The study to which it refers is Smart Machines and Long-Term Misery by Jeffrey D. Sachs and Laurence J. Kotlikoff.

The abstract of the study is

Are smarter machines our children’s friends? Or can they bring about a transfer from our relatively unskilled children to ourselves that leaves our children and, indeed, all our descendants – worse off? This, indeed, is the dire message of the model presented here in which smart machines substitute directly for young unskilled labor, but complement older skilled labor. The depression in the wages of the young then limits their ability to save and invest in their own skill acquisition and physical capital. This, in turn, means the next generation of young, initially unskilled workers, encounter an economy with less human and physical capital, which further drives down their wages. This process stabilizes through time, but potentially entails each newborn generation being worse off than its predecessor. We illustrate the potential for smart machines to engender long-term misery in a highly stylized two-period model. We also show that appropriate generational policy can be used to transform win-lose into win-win for all generations.

This downward mobility is only made worse by our new economic rules that concentrate wealth in the hands of fewer and fewer people.  This generational policy that Sachs and Kotlikoff propose is likely the very tax policy that the politics of our country is so divided over.

So, not only does Keynesian economic analysis say that there cannot be a self-sustained economic recovery with this much concentration of wealth at the top, we now have technological changes that make matters even more dire.

If more people fully understood what is at stake in this political argument, it could change a few minds.


Cliff Deal a “Moderate” Betrayal?

The Real News Network has a great Cliff Deal a “Moderate” Betrayal? with William Black.


Besides a great discussion of the road ahead, there was the following amazing statement by William Black:

And the third thing you can do is you don’t actually have to issue debt, because the real deal about money is that it’s actually created by keystrokes on computers. And we use bonds for other purposes in, you know, pretty abstract macro economics, not because we actually have to get cash. And if you’ve ever wondered if this is true, ask IRS sometimes what happens if you send in cash to pay your tax bill. And here’s—I’ll tell you what happens: they burn it or shred it.

I presume that Bill Black is in a position to know this, but I’d still like to do a little research to see if this can be confirmed.


The Payment Options – Ways To Make a Payment page on the IRS web site tells you how to make a cash payment of your taxes, but it does not tell you what they do with the cash.

Cash payments can only be made in person at a local IRS Office. Do not send cash through the mail. Due to staffing limitations, not all local IRS offices accept cash. Please check the Services Provided page for the local IRS office at Contact My Local Office.
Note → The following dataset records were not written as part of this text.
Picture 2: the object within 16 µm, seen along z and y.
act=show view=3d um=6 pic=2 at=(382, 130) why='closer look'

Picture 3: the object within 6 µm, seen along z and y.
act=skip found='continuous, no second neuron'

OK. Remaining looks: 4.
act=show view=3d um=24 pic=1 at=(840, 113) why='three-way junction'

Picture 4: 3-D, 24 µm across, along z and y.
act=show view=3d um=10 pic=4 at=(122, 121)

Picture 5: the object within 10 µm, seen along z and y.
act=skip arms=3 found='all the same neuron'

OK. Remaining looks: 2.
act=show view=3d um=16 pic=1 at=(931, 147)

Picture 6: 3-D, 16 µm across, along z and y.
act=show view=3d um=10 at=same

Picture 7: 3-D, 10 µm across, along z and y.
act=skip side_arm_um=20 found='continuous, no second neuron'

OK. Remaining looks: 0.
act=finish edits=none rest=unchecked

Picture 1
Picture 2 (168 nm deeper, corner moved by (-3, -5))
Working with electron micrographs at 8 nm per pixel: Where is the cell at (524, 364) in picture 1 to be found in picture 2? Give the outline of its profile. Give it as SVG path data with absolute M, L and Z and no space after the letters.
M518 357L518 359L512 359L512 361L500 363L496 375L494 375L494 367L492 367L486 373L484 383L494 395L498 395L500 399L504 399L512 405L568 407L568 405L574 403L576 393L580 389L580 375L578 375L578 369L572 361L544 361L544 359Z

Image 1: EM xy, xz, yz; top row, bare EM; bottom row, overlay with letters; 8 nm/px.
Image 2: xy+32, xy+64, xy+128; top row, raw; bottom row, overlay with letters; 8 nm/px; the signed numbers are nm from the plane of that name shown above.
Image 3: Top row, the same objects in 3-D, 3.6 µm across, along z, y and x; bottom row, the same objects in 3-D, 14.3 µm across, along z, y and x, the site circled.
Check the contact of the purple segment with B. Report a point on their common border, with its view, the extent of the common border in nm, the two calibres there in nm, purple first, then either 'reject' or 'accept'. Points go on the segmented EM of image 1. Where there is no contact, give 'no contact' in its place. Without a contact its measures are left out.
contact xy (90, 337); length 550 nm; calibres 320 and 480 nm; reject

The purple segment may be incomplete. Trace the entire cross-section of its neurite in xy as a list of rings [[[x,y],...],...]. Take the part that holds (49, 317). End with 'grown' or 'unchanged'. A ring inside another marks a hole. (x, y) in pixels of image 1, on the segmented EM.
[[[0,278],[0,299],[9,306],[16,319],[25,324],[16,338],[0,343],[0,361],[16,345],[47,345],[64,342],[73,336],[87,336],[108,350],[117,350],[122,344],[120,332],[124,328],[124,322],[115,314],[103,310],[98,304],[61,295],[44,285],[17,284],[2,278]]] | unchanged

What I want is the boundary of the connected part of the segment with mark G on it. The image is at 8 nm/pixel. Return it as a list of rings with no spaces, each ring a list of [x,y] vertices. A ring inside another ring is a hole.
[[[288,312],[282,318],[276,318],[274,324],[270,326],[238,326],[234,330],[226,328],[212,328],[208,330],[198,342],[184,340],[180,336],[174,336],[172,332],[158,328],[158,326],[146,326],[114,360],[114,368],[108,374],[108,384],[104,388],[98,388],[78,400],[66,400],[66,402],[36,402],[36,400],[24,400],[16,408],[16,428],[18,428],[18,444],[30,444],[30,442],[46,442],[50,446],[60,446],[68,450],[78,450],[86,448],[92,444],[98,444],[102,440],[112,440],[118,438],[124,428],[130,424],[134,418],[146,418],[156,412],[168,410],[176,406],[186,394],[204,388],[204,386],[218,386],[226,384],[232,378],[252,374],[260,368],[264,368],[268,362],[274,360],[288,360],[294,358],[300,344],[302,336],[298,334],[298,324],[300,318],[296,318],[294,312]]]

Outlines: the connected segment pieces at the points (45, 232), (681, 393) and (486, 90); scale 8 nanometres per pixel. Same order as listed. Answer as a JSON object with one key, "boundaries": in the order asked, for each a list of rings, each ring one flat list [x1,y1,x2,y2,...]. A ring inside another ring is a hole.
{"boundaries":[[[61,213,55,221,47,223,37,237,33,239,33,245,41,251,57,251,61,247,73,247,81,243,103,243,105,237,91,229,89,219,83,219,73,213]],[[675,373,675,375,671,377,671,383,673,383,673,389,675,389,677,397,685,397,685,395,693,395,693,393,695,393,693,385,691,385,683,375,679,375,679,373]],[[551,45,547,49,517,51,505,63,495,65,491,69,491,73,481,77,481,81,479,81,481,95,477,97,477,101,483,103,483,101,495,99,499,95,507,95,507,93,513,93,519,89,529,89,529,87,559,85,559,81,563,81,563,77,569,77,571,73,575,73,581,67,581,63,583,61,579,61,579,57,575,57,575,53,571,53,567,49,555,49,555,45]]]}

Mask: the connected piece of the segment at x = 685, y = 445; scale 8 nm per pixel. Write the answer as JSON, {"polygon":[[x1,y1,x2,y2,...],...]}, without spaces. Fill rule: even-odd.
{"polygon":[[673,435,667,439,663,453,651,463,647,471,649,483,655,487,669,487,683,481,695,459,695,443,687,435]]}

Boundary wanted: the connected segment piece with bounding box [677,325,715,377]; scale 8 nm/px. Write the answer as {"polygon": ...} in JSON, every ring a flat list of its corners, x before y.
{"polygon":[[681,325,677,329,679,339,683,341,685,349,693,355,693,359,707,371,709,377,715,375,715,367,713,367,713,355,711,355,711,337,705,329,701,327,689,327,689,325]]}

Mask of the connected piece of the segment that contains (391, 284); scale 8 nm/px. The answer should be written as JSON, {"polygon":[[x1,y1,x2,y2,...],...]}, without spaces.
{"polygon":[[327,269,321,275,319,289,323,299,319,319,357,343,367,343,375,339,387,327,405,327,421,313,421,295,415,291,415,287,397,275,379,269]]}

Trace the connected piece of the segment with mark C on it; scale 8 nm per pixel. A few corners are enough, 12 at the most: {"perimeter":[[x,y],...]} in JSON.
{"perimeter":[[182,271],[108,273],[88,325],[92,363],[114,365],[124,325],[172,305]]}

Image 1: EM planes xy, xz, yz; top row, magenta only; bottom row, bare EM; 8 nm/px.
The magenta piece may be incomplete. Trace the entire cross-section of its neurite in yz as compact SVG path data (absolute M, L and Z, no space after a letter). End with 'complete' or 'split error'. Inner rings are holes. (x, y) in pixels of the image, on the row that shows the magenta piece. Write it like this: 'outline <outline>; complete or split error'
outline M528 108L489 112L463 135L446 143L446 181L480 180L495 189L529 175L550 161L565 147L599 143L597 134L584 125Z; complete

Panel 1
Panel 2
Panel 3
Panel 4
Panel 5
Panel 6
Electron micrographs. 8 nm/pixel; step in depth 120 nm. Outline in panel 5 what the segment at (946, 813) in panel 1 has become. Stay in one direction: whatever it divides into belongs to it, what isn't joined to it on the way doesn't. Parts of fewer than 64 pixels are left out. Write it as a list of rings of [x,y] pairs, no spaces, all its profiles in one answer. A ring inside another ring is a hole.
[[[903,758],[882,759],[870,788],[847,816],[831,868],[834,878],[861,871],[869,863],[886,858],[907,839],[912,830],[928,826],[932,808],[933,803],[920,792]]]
After a Google search, I found the following comment on The Mosler Economics web site:

Scott Tam Says:

I’ve read and heard Warren Mosler claim the IRS shreds cash it receives in payment of taxes. I cannot find any reference to this anywhere other than those quoting Mr. Mosler. (While it is a well known and documented fact the Treasury shreds old, torn, or defective bills to take them out of circulation, this is not what Mr. Mosler is talking about.) Can you give me any proof, documentation or third party reporting on this shredding of cash tax payments?


I have also found the interesting article Where US Currency Goes to Die. This does not answer the question about the IRS and cash, but it does have the following interesting quote:

Paciello makes sure to make one final point about money shredding by the Fed perfectly clear.

“The Federal Reserve doesn’t destroy money,” he says. “They destroy banknotes. Don’t ever call it money.”